TASKS TO PERFORM:
#1 How would you translate this sentence from the date inference page into French: "Running inference over them would re-process already-typed data and risk corrupting it."?
#2 Can you pick up the date inference page at the point where it stops and write the next part?

EXCERPT:

════════

Date Inference¶

When Octa opens a text-shaped tabular file (CSV, TSV, JSON, JSONL, Excel, XML, TOML, YAML, Markdown, DBF), it scans every string column for a uniform date layout. If every non-null value in a column matches the same date pattern, the column is silently promoted from Utf8 to Date32 (or Timestamp if a time component is present).

The result: dates display as proper dates in the Table view, sort chronologically, work with SQL DATE functions, and round-trip losslessly into binary formats like Parquet.

This page documents which patterns are detected and what happens when a column is ambiguous (e.g. 02/03/2024 could be either DD/MM or MM/DD).

Why text-formats only¶

Binary formats (Parquet, Arrow, SQLite, DuckDB, SAS, Stata, SPSS, RDS, ORC, Avro, HDF5, GeoPackage) already carry typed date columns from disk, so Octa preserves the source typing without inference. Running inference over them would re-process already-typed data and risk corrupting it.

The text formats that do get the inference pass:

CSV, TSV
JSON, JSON Lines
Excel (.xlsx, since strings come back from calamine as Utf8)
XML, TOML, YAML
Markdown table content
DBF

Recognised date layouts¶

Seven date layouts are tried per column. Octa accepts a column only when every non-null cell matches the same one.

Layout	Example	Notes
`YYYY-MM-DD`	`2024-01-15`	ISO 8601. Canonical, with no warning when promoted.
`YYYY/MM/DD`	`2024/01/15`	ISO order, slash separator.
`DD.MM.YYYY`	`15.01.2024`	European, dot separator.
`DD-MM-YYYY`	`15-01-2024`	European, dash.
`DD/MM/YYYY`	`15/01/2024`	European, slash.
`MM-DD-YYYY`	`01-15-2024`	US, dash.
`MM/DD/YYYY`	`01/15/2024`	US, slash.

Two-digit years (e.g. 15.01.24) are not recognised yet. Files with two-digit years stay as Utf8; you can fix in another tool or use SQL strptime() to convert.

Recognised datetime layouts¶

When the column has a time component, seven datetime layouts are tried, five naive and two timezone-aware:

Layout	Example	Notes
`YYYY-MM-DD HH:MM[:SS]`	`2024-01-15 14:30:00`	Canonical naive form.

════════

EXCERPTED RECORDS:
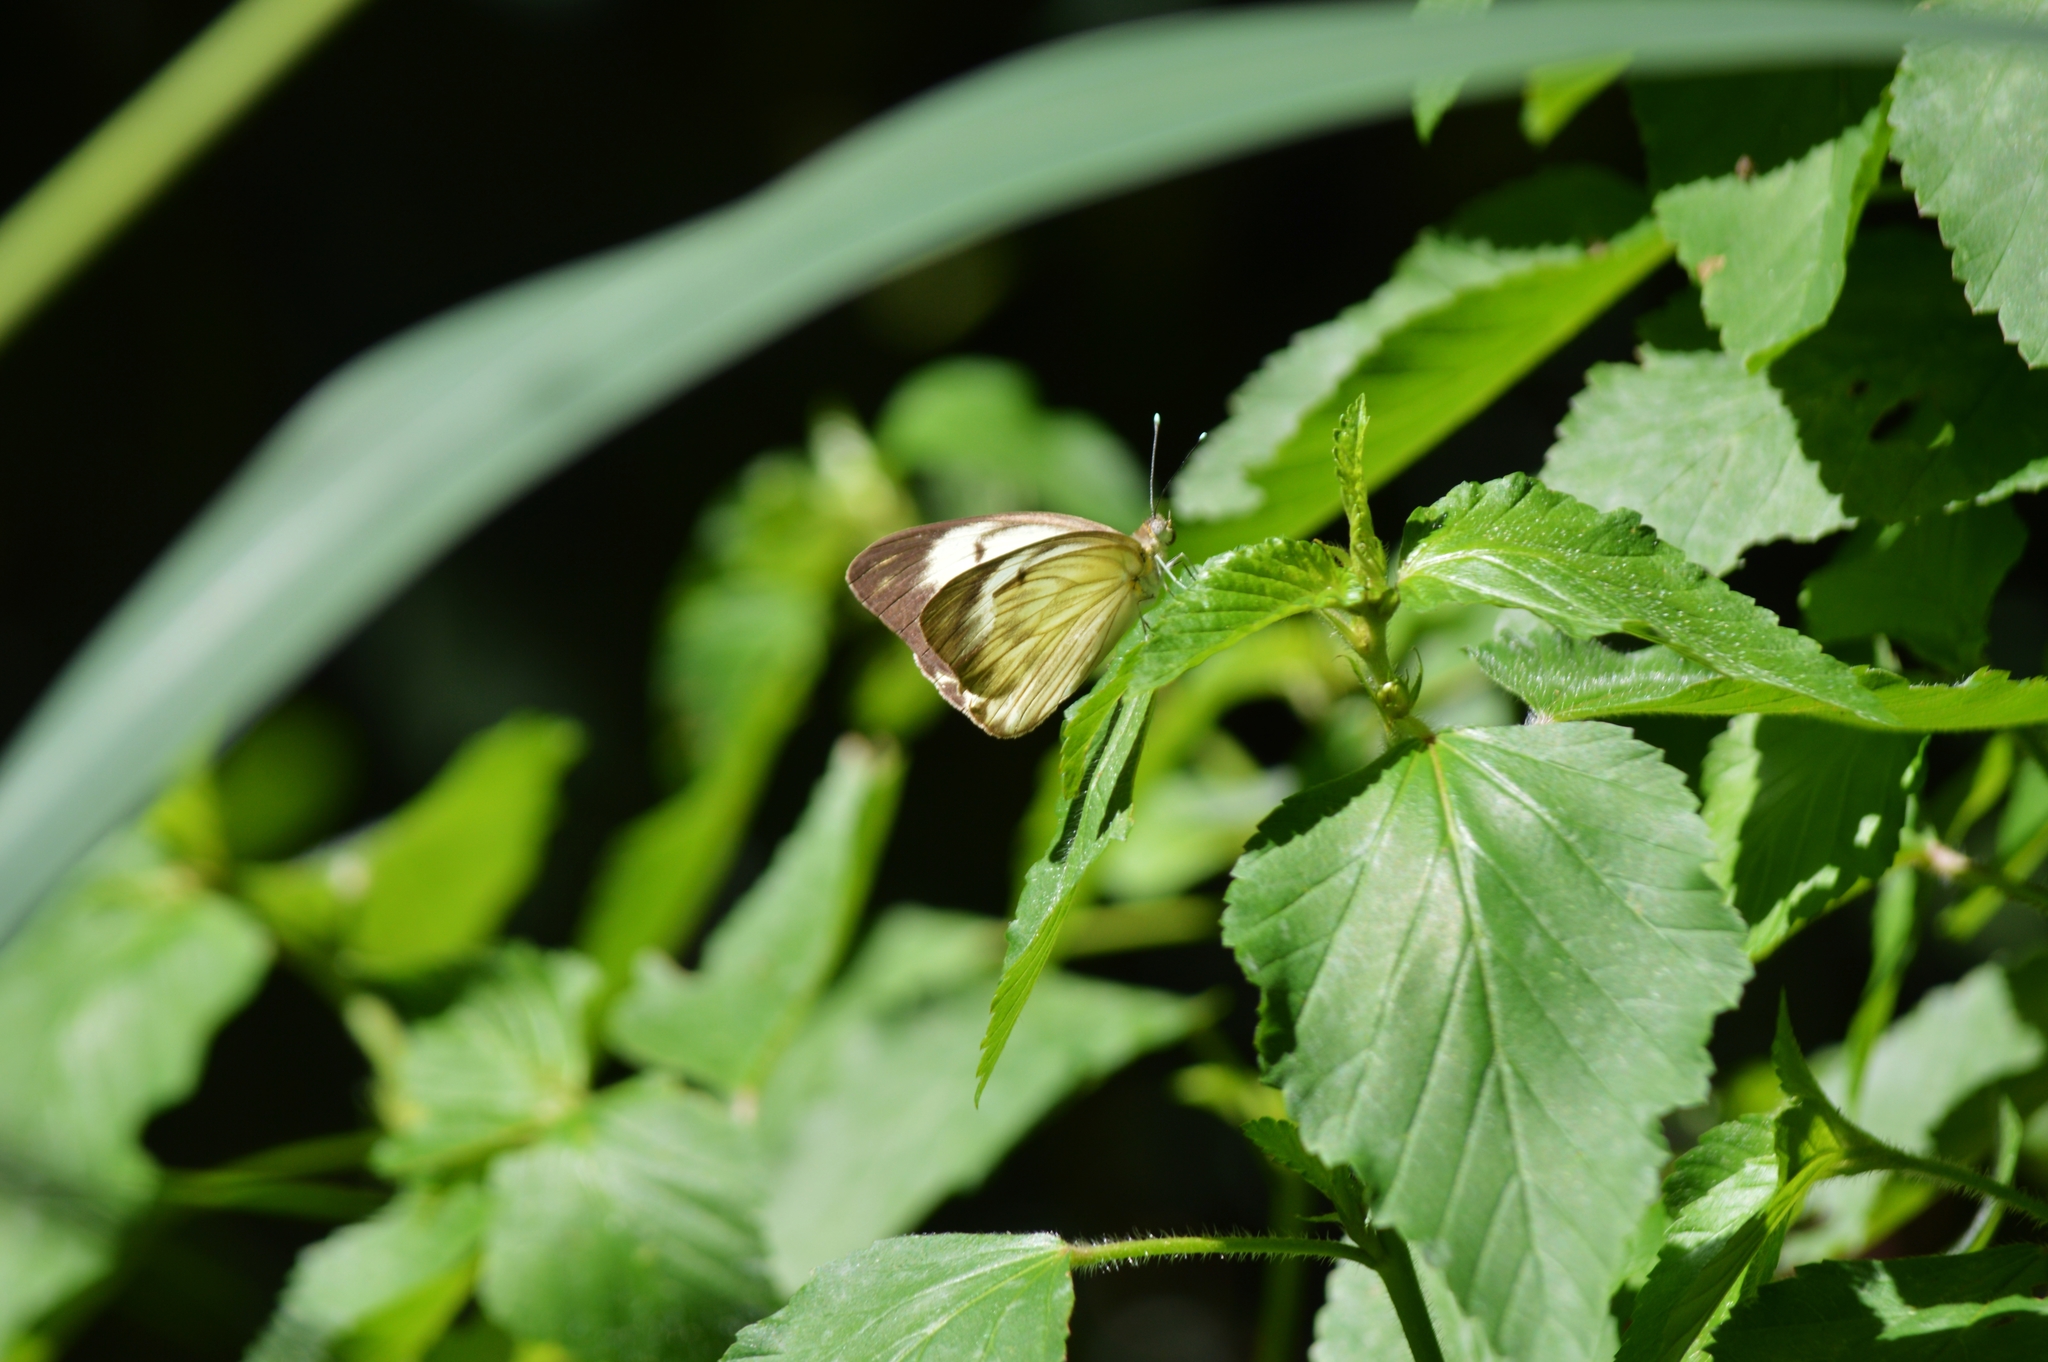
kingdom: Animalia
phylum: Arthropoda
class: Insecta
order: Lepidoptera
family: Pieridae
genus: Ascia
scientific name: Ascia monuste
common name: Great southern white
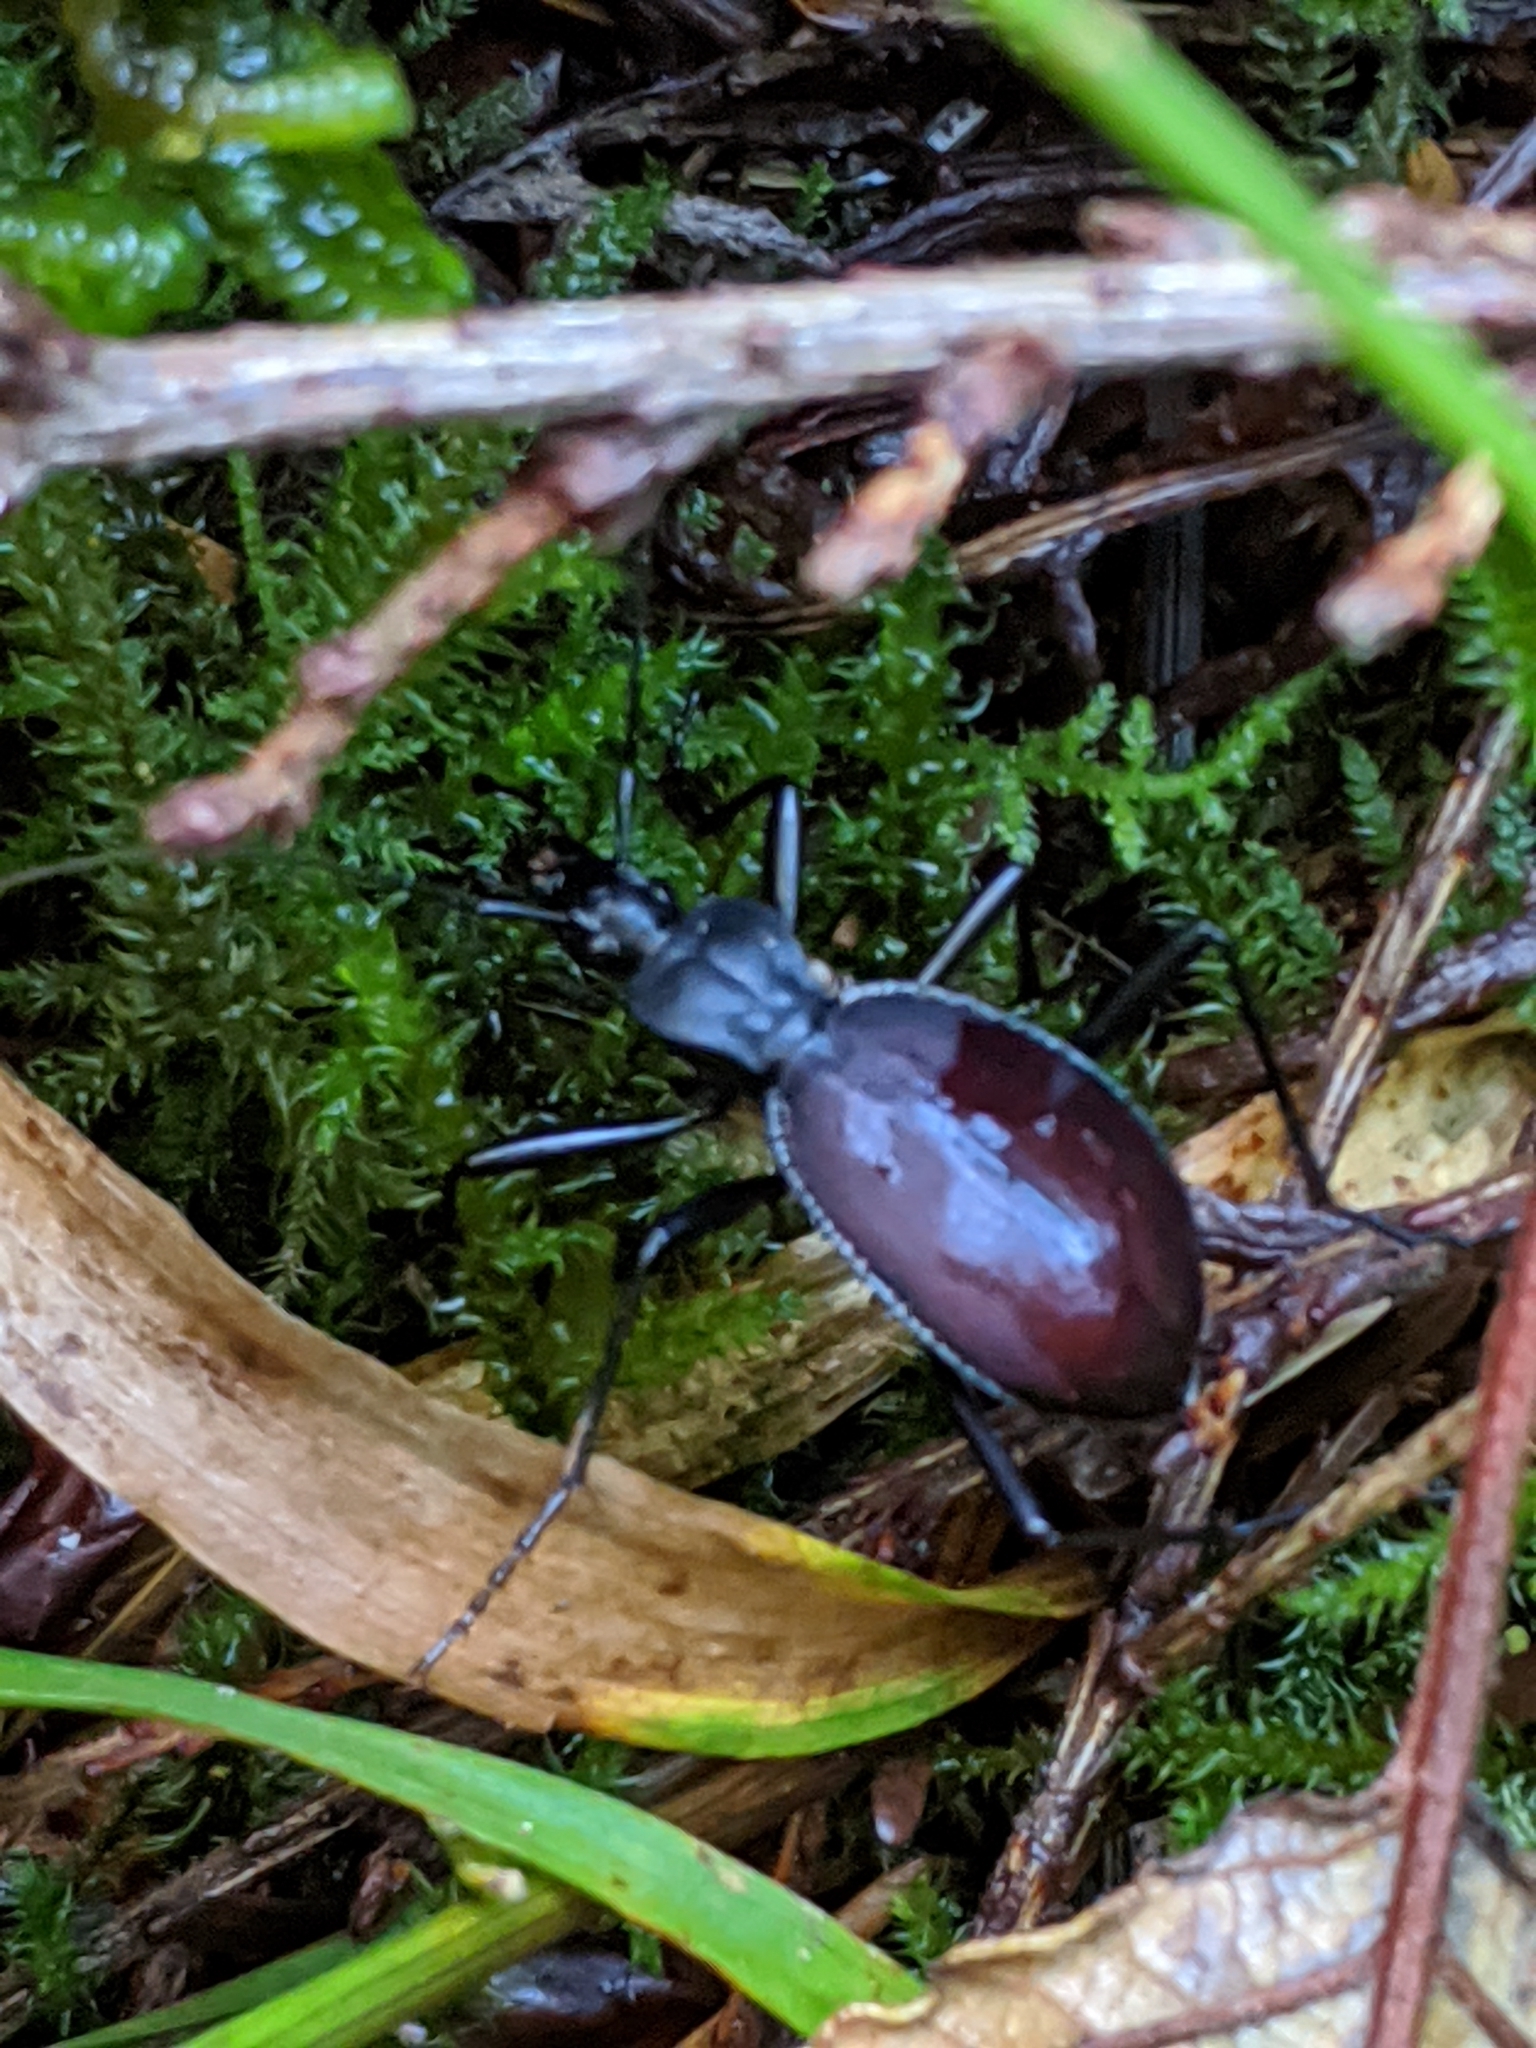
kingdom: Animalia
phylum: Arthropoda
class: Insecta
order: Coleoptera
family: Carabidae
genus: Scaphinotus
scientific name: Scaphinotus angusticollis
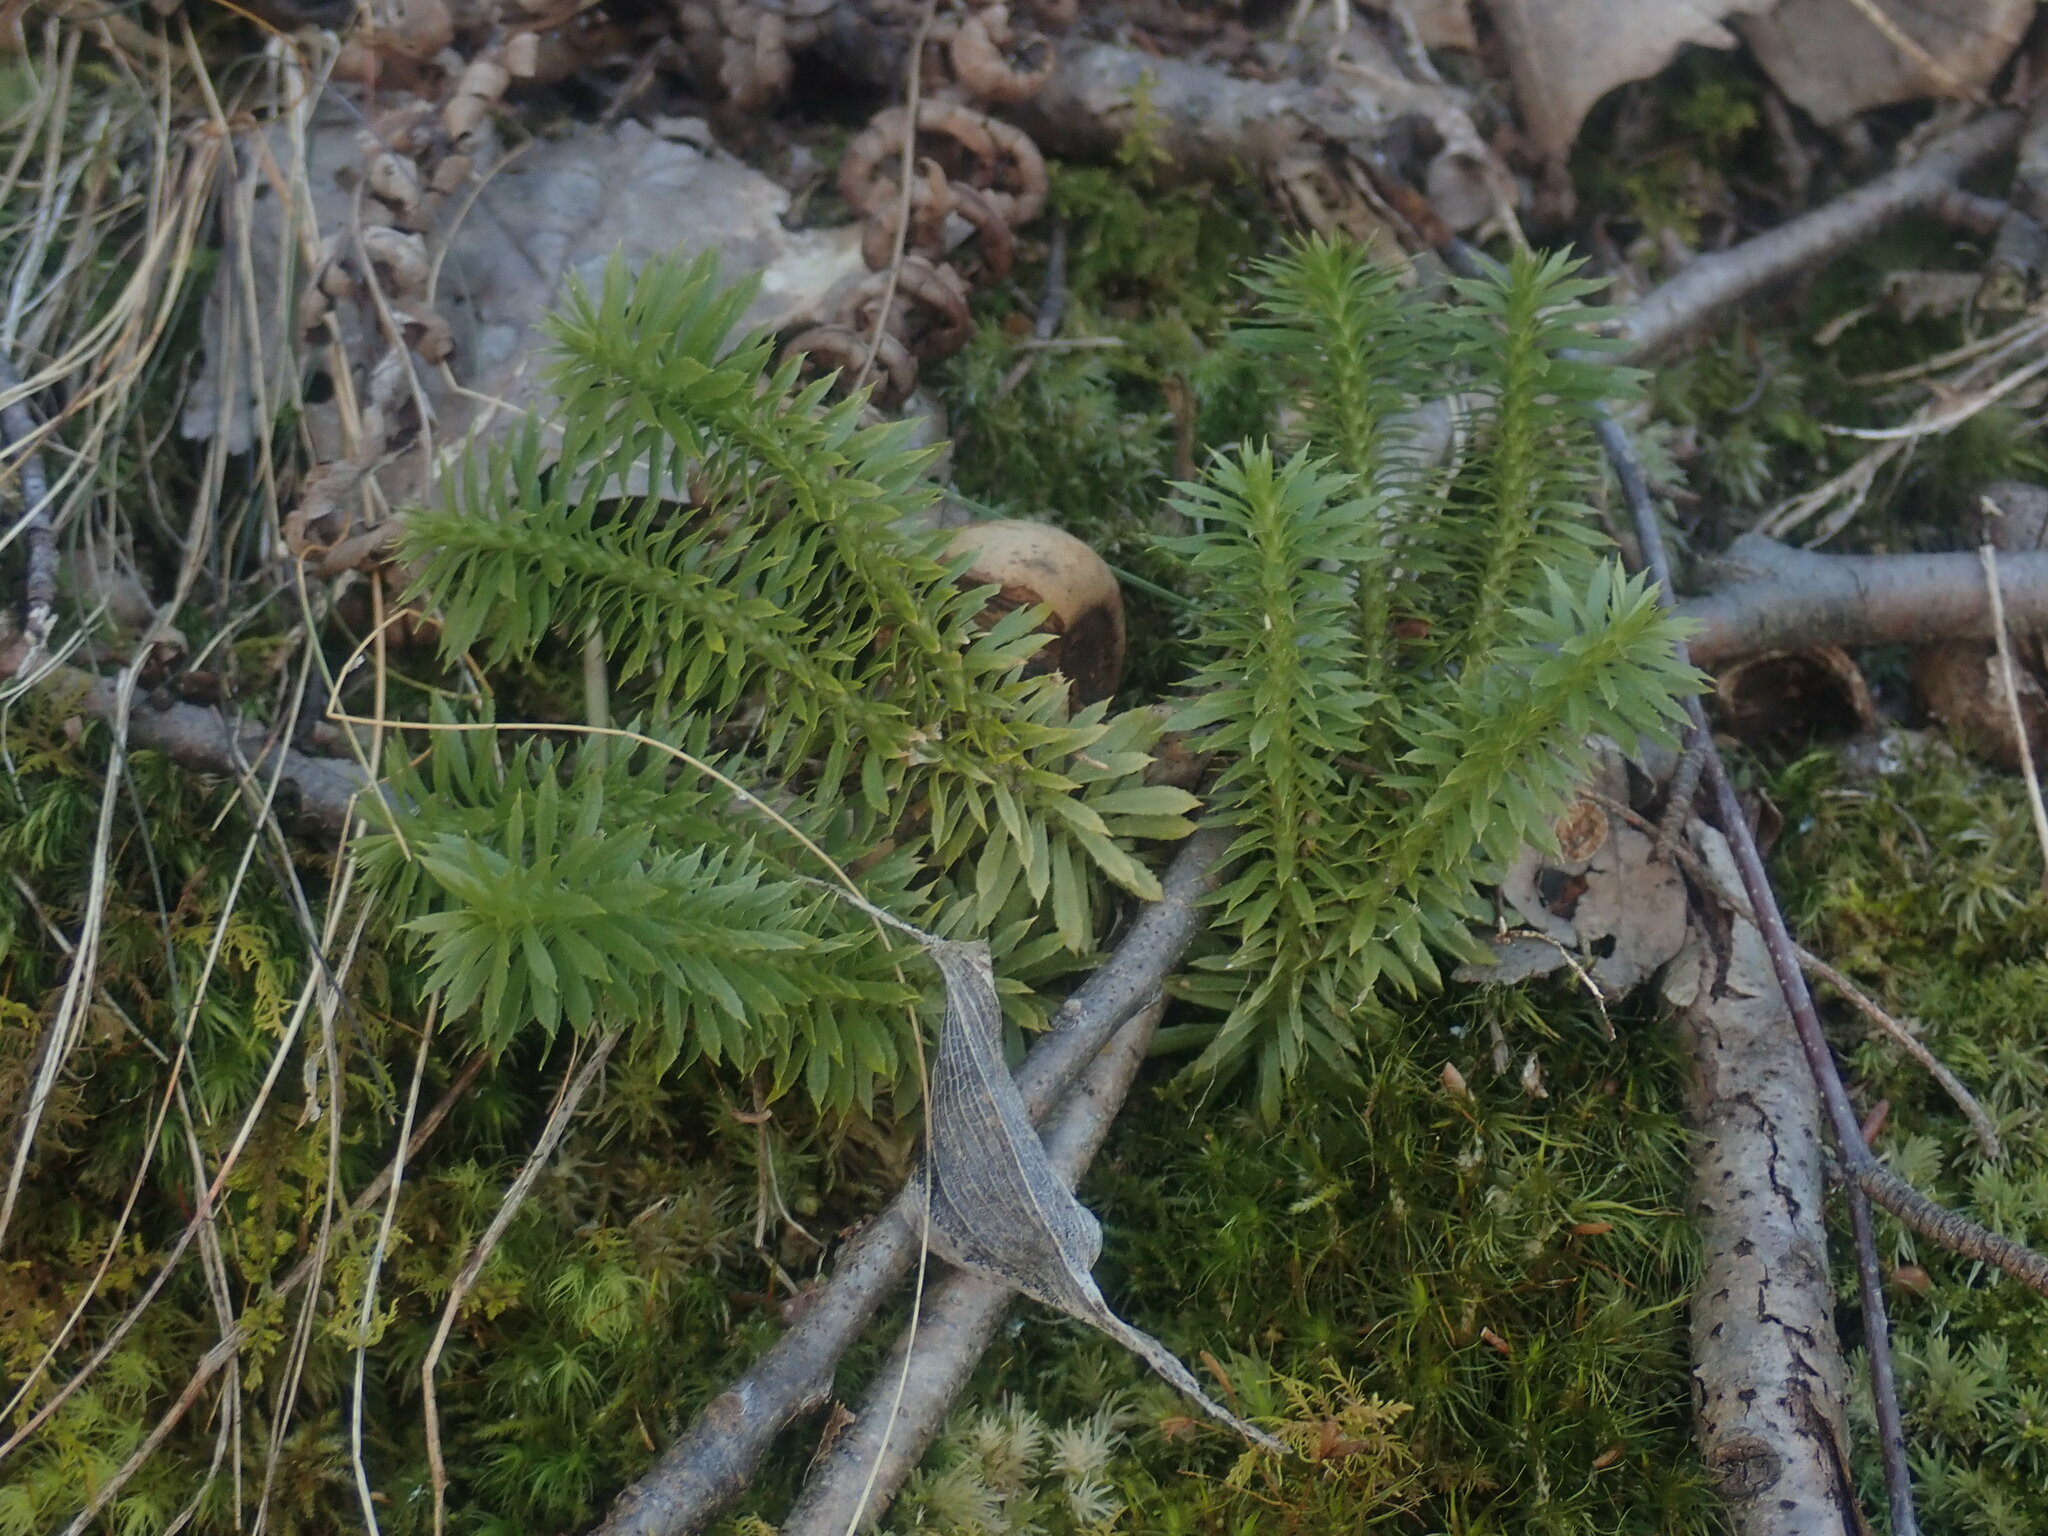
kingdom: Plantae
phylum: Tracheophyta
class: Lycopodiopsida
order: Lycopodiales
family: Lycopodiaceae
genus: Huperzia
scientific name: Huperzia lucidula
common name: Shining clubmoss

════════

ANSWERS:
#1 Exécuter l'inférence sur ces formats reviendrait à retraiter des données déjà typées et risquerait de les corrompre.

#2
`YYYY-MM-DDTHH:MM[:SS]`	`2024-01-15T14:30:00`	ISO 8601 with `T`, naive.
`DD.MM.YYYY HH:MM[:SS]`	`15.01.2024 14:30:00`	European, dot.
`DD/MM/YYYY HH:MM[:SS]`	`15/01/2024 14:30:00`	European, slash.
`MM/DD/YYYY HH:MM[:SS]`	`01/15/2024 14:30:00`	US, slash.
`YYYY-MM-DD HH:MM[:SS]<tz>`	`2024-01-15 14:30:00+02:00`	ISO with space + offset → normalized to UTC.
`YYYY-MM-DDTHH:MM[:SS]<tz>`	`2024-01-15T14:30:00Z`	ISO with `T` + offset → normalized to UTC.

Seconds are optional, so 2024-01-15 14:30 parses too.

Fractional seconds¶

Fractional seconds (milli / micro / nano) are accepted on every datetime layout and preserved verbatim in the canonical display. A column of 2024-01-15 14:30:00.123456 round-trips as 2024-01-15 14:30:00.123456. Mixed precision within the same column is fine, each cell keeps the precision it was parsed with; whole-second rows still render as 2024-01-15 14:30:00 (no trailing dot). The underlying type is Timestamp(Microsecond, None), so the fraction also survives a re-export to Parquet / SQLite / DuckDB.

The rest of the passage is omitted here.